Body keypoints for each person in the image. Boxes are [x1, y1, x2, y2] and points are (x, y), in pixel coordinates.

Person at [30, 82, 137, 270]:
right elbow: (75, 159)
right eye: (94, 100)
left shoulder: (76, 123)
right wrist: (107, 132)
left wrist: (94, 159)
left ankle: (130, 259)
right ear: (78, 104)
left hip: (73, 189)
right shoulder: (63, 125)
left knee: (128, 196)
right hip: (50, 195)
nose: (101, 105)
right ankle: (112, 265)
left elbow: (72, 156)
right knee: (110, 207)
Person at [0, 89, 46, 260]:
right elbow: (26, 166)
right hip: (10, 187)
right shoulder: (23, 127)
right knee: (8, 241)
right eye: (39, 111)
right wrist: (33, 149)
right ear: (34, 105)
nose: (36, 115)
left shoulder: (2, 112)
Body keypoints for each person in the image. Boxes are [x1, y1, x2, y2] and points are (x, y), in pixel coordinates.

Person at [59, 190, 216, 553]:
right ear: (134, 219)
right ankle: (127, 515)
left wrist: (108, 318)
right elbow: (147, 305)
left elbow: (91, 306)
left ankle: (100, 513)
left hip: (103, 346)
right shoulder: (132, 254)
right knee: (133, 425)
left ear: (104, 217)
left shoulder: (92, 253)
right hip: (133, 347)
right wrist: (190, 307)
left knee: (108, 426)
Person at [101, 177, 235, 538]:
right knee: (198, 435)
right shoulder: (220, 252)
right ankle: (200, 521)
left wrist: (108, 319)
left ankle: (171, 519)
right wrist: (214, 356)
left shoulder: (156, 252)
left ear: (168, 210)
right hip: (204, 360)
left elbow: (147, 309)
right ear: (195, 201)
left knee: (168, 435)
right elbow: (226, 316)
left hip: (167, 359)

══════

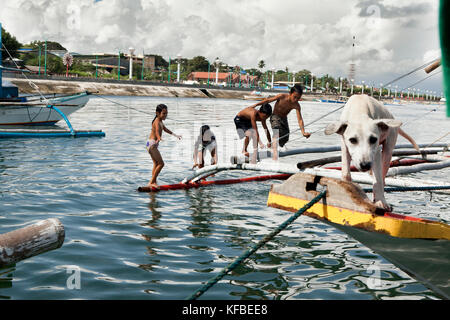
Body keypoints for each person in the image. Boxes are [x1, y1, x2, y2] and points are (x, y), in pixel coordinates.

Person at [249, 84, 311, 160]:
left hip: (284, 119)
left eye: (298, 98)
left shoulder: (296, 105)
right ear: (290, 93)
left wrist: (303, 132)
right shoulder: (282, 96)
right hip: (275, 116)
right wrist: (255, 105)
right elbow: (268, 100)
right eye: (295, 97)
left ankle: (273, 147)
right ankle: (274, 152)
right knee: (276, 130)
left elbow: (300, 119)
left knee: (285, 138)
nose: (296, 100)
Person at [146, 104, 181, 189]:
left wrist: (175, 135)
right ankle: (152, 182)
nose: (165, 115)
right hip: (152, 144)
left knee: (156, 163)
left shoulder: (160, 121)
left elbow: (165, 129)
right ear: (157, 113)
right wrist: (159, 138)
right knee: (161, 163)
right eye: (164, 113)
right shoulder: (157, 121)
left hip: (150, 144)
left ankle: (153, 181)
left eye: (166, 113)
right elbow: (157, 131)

══════

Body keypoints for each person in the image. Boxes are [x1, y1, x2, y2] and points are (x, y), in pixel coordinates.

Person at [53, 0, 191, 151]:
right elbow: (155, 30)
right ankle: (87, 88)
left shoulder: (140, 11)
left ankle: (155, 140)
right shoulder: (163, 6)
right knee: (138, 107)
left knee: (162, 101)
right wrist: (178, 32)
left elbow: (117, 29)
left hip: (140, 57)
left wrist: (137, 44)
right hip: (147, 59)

══════

> _What to work on_: Give an exact copy of the lines above from the line with "right knee: (198, 435)" up to and including the line with "left knee: (168, 435)", and leave everything else out.

> _Answer to this exercise_:
right knee: (198, 435)
right shoulder: (220, 252)
right ankle: (200, 521)
left wrist: (108, 319)
left ankle: (171, 519)
right wrist: (214, 356)
left shoulder: (156, 252)
left ear: (168, 210)
right hip: (204, 360)
left elbow: (147, 309)
right ear: (195, 201)
left knee: (168, 435)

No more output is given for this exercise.